PROBLEM DETAILS
Please output every line of text in the listing below exactly as it appears, leaving out the pictures.

*** MATERIAL FOR THIS TASK Section Begins ***

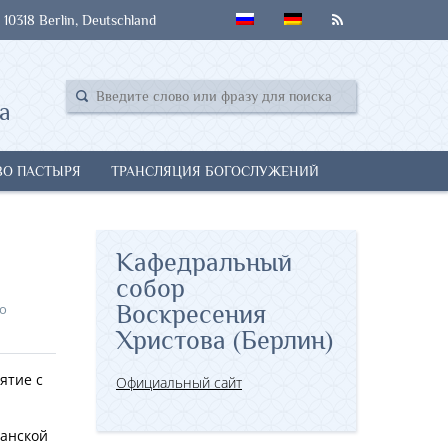
 10318 Berlin, Deutschland
а
ВО ПАСТЫРЯ
ТРАНСЛЯЦИЯ БОГОСЛУЖЕНИЙ
Кафедральный
собор
го
Воскресения
Христова (Берлин)
ятие с
Официальный сайт
манской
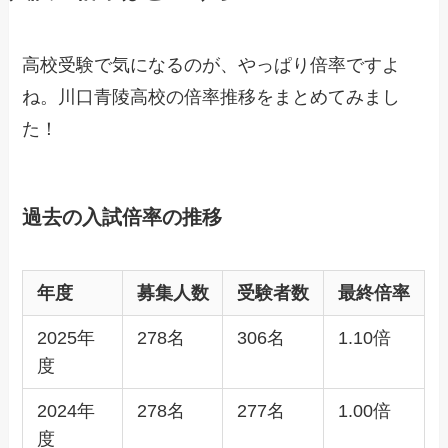
高校受験で気になるのが、やっぱり倍率ですよ
ね。川口青陵高校の倍率推移をまとめてみまし
た！
過去の入試倍率の推移
年度
募集人数
受験者数
最終倍率
2025年
278名
306名
1.10倍
度
2024年
278名
277名
1.00倍
度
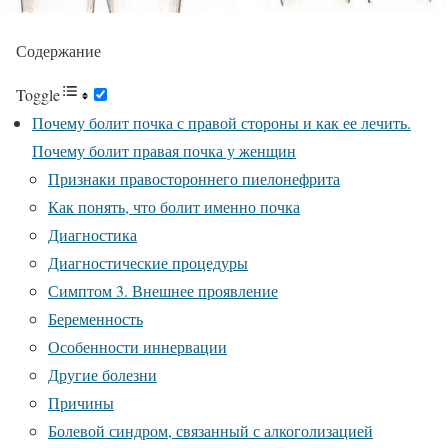
Содержание
Toggle
Почему болит почка с правой стороны и как ее лечить.
Почему болит правая почка у женщин
Признаки правостороннего пиелонефрита
Как понять, что болит именно почка
Диагностика
Диагностические процедуры
Симптом 3. Внешнее проявление
Беременность
Особенности иннервации
Другие болезни
Причины
Болевой синдром, связанный с алкоголизацией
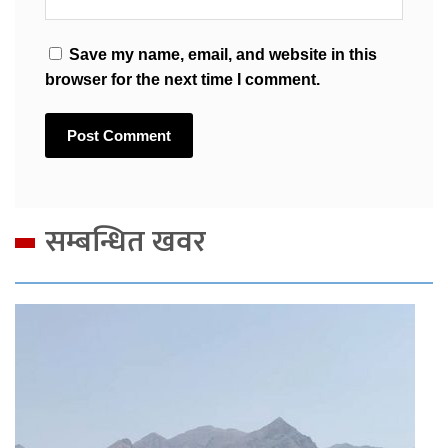
Save my name, email, and website in this
browser for the next time I comment.
सम्बन्धित खवर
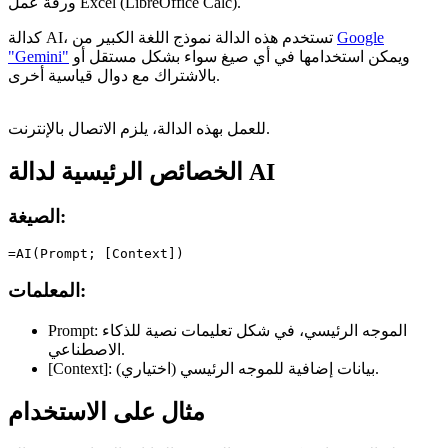
ورقة عمل Excel (LibreOffice Calc).
Google
كدالة AI، تستخدم هذه الدالة نموذج اللغة الكبير من
ويمكن استخدامها في أي صيغ سواء بشكل مستقل أو
"Gemini"
بالاشتراك مع دوال قياسية أخرى.
للعمل بهذه الدالة، يلزم الاتصال بالإنترنت.
الخصائص الرئيسية لدالة AI
الصيغة:
المعلمات:
الموجه الرئيسي، في شكل تعليمات نصية للذكاء
Prompt:
الاصطناعي.
(اختياري) بيانات إضافية للموجه الرئيسي.
[Context]:
مثال على الاستخدام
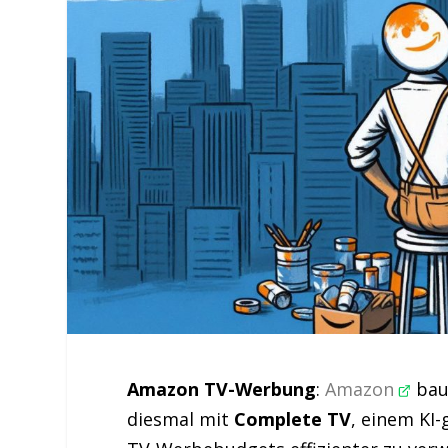
Amazon TV-Werbung
:
Amazon
baut
diesmal mit
Complete TV
, einem KI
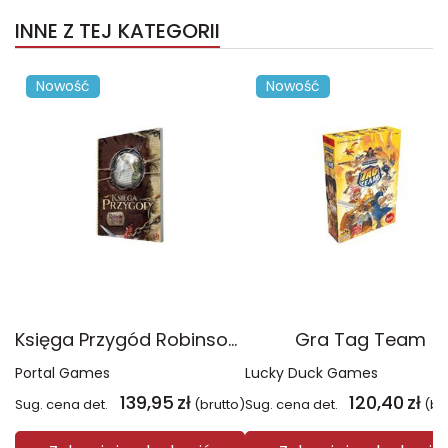
INNE Z TEJ KATEGORII
Nowość
Nowość
Księga Przygód Robinson Crusoe
Gra Tag Team
Portal Games
Lucky Duck Games
139,95
zł
120,40
zł
Sug. cena det.
(brutto)
Sug. cena det.
(br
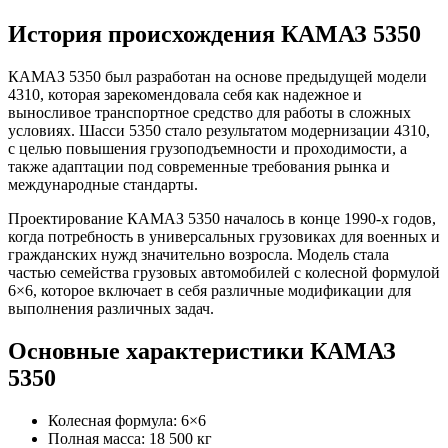
История происхождения КАМАЗ 5350
КАМАЗ 5350 был разработан на основе предыдущей модели
4310, которая зарекомендовала себя как надежное и
выносливое транспортное средство для работы в сложных
условиях. Шасси 5350 стало результатом модернизации 4310,
с целью повышения грузоподъемности и проходимости, а
также адаптации под современные требования рынка и
международные стандарты.
Проектирование КАМАЗ 5350 началось в конце 1990-х годов,
когда потребность в универсальных грузовиках для военных и
гражданских нужд значительно возросла. Модель стала
частью семейства грузовых автомобилей с колесной формулой
6×6, которое включает в себя различные модификации для
выполнения различных задач.
Основные характеристики КАМАЗ
5350
Колесная формула: 6×6
Полная масса: 18 500 кг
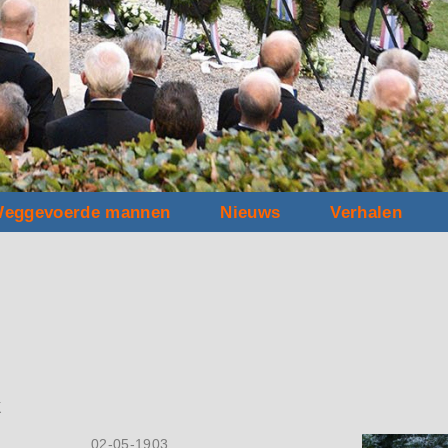
eggevoerde mannen
Nieuws
Verhalen
k
02-05-1903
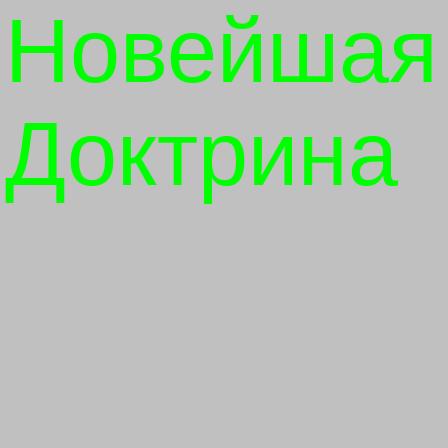
Новейшая
Доктрина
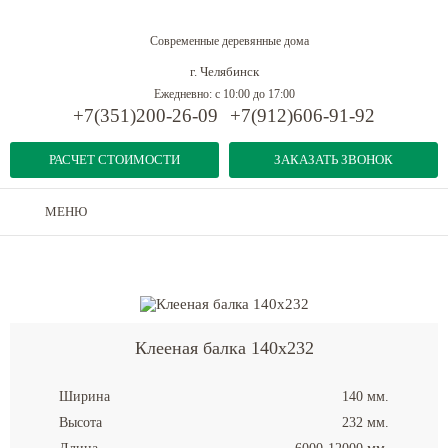
Современные деревянные дома
г. Челябинск
Ежедневно: с 10:00 до 17:00
+7(351)200-26-09
+7(912)606-91-92
РАСЧЕТ СТОИМОСТИ
ЗАКАЗАТЬ ЗВОНОК
МЕНЮ
Дома из бруса
-
Конструкционная клееная балка
-
Клееная балка 140x232
Клееная балка 140x232
Ширина
140 мм.
Высота
232 мм.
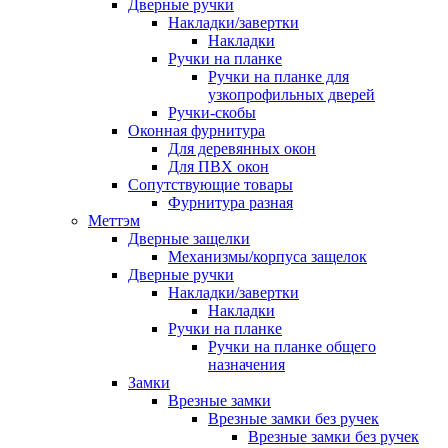
Дверные ручки
Накладки/завертки
Накладки
Ручки на планке
Ручки на планке для
узкопрофильных дверей
Ручки-скобы
Оконная фурнитура
Для деревянных окон
Для ПВХ окон
Сопутствующие товары
Фурнитура разная
Меттэм
Дверные защелки
Механизмы/корпуса защелок
Дверные ручки
Накладки/завертки
Накладки
Ручки на планке
Ручки на планке общего
назначения
Замки
Врезные замки
Врезные замки без ручек
Врезные замки без ручек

*** MATERIAL FOR THIS TASK Section Ends ***

SOLVED EXERCISE
 10318 Berlin, Deutschland
а
ВО ПАСТЫРЯ
ТРАНСЛЯЦИЯ БОГОСЛУЖЕНИЙ
Кафедральный
собор
го
Воскресения
Христова (Берлин)
ятие с
Официальный сайт
манской
高校受験で気になるのが、やっぱり倍率ですよ
ね。川口青陵高校の倍率推移をまとめてみまし
た！
過去の入試倍率の推移
年度
募集人数
受験者数
最終倍率
2025年
278名
306名
1.10倍
度
2024年
278名
277名
1.00倍
度
Содержание
Toggle
Почему болит почка с правой стороны и как ее лечить.
Почему болит правая почка у женщин
Признаки правостороннего пиелонефрита
Как понять, что болит именно почка
Диагностика
Диагностические процедуры
Симптом 3. Внешнее проявление
Беременность
Особенности иннервации
Другие болезни
Причины
Болевой синдром, связанный с алкоголизацией
Save my name, email, and website in this
browser for the next time I comment.
सम्बन्धित खवर
ورقة عمل Excel (LibreOffice Calc).
Google
كدالة AI، تستخدم هذه الدالة نموذج اللغة الكبير من
ويمكن استخدامها في أي صيغ سواء بشكل مستقل أو
"Gemini"
بالاشتراك مع دوال قياسية أخرى.
للعمل بهذه الدالة، يلزم الاتصال بالإنترنت.
الخصائص الرئيسية لدالة AI
الصيغة:
المعلمات:
الموجه الرئيسي، في شكل تعليمات نصية للذكاء
Prompt:
الاصطناعي.
(اختياري) بيانات إضافية للموجه الرئيسي.
[Context]:
مثال على الاستخدام
Amazon TV-Werbung
:
Amazon
baut
diesmal mit
Complete TV
, einem KI
INNE Z TEJ KATEGORII
Nowość
Nowość
Księga Przygód Robinson Crusoe
Gra Tag Team
Portal Games
Lucky Duck Games
139,95
zł
120,40
zł
Sug. cena det.
(brutto)
Sug. cena det.
(br
История происхождения КАМАЗ 5350
КАМАЗ 5350 был разработан на основе предыдущей модели
4310, которая зарекомендовала себя как надежное и
выносливое транспортное средство для работы в сложных
условиях. Шасси 5350 стало результатом модернизации 4310,
с целью повышения грузоподъемности и проходимости, а
также адаптации под современные требования рынка и
международные стандарты.
Проектирование КАМАЗ 5350 началось в конце 1990-х годов,
когда потребность в универсальных грузовиках для военных и
гражданских нужд значительно возросла. Модель стала
частью семейства грузовых автомобилей с колесной формулой
6×6, которое включает в себя различные модификации для
выполнения различных задач.
Основные характеристики КАМАЗ
5350
Колесная формула: 6×6
Полная масса: 18 500 кг
eggevoerde mannen
Nieuws
Verhalen
k
02-05-1903
Новейшая
Доктрина
Современные деревянные дома
г. Челябинск
Ежедневно: с 10:00 до 17:00
+7(351)200-26-09
+7(912)606-91-92
РАСЧЕТ СТОИМОСТИ
ЗАКАЗАТЬ ЗВОНОК
МЕНЮ
Дома из бруса
-
Конструкционная клееная балка
-
Клееная балка 140x232
Клееная балка 140x232
Ширина
140 мм.
Высота
232 мм.
Дверные ручки
Накладки/завертки
Накладки
Ручки на планке
Ручки на планке для
узкопрофильных дверей
Ручки-скобы
Оконная фурнитура
Для деревянных окон
Для ПВХ окон
Сопутствующие товары
Фурнитура разная
Меттэм
Дверные защелки
Механизмы/корпуса защелок
Дверные ручки
Накладки/завертки
Накладки
Ручки на планке
Ручки на планке общего
назначения
Замки
Врезные замки
Врезные замки без ручек
Врезные замки без ручек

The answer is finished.